The inspectors reviewed the overall pass/fail results of the Biennial Written Examination, and the Annual Operating Test, administered by the licensee from October 10, 2016, through November 18, 2016, as required by Title 10 of the Code of Federal Regulations (10 CFR) 55.59(a). The results were compared to the thresholds established in Inspection Manual Chapter 0609, Appendix I, Licensed Operator Requalification Significance Determination Process," to assess the overall adequacy of the licensees Licensed Operator Requalification Training (LORT) program to meet the requirements of 10 CFR 55.59. (02.02)

This inspection constituted one annual licensed operator requalification examination results sample as defined in Inspection Procedure 71111.11-05.

b. Findings

No findings were identified.

.2 Biennial Review

a. Inspection Scope

The following inspection activities were conducted during the week of November 14, 2016, to assess:

(1) the effectiveness and adequacy of the facility licensees implementation and maintenance of its systems approach to training (SAT)based LORT program, put into effect to satisfy the requirements of 10 CFR 55.59;
(2) conformance with the requirements of 10 CFR 55.46 for use of a plant-referenced simulator to conduct operator licensing examinations and for satisfying experience requirements; and
(3) conformance with the operator license conditions specified in 10 CFR 55.53.
  • Licensee Requalification Examinations (10 CFR 55.59(c); SAT element 4 as defined in 10 CFR 55.4): The inspectors reviewed the licensees program for development and administration of the LORT biennial written examination and annual operating tests to assess the licensees ability to develop and administer examinations that are acceptable for meeting the requirements of 10 CFR 55.59(a).

- The inspectors conducted a detailed review of one biennial requalification written examination version to assess content, level of difficulty, and quality of the written examination materials. (02.03)
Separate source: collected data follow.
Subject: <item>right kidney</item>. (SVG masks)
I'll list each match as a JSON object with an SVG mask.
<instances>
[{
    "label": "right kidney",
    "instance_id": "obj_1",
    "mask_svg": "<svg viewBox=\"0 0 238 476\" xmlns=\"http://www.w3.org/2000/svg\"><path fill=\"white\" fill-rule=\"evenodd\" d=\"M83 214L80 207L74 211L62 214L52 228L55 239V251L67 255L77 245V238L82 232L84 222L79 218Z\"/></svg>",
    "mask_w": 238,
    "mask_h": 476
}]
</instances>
- The inspectors conducted a detailed review of ten job performance measures (JPMs) and four simulator scenarios to assess content, level of difficulty, and quality of the operating test materials. (02.04)

- The inspectors observed the administration of the annual operating test and biennial written examination to assess the licensees effectiveness in conducting the examinations, including the conduct of pre-examination briefings, evaluations of individual operator and crew performance, and post-examination analysis. The inspectors evaluated the performance of one shift crew split into two operating crews in parallel with the facility evaluators during four dynamic simulator scenarios, and evaluated various licensed crew members concurrently with facility evaluators during the administration of several JPMs. (02.05)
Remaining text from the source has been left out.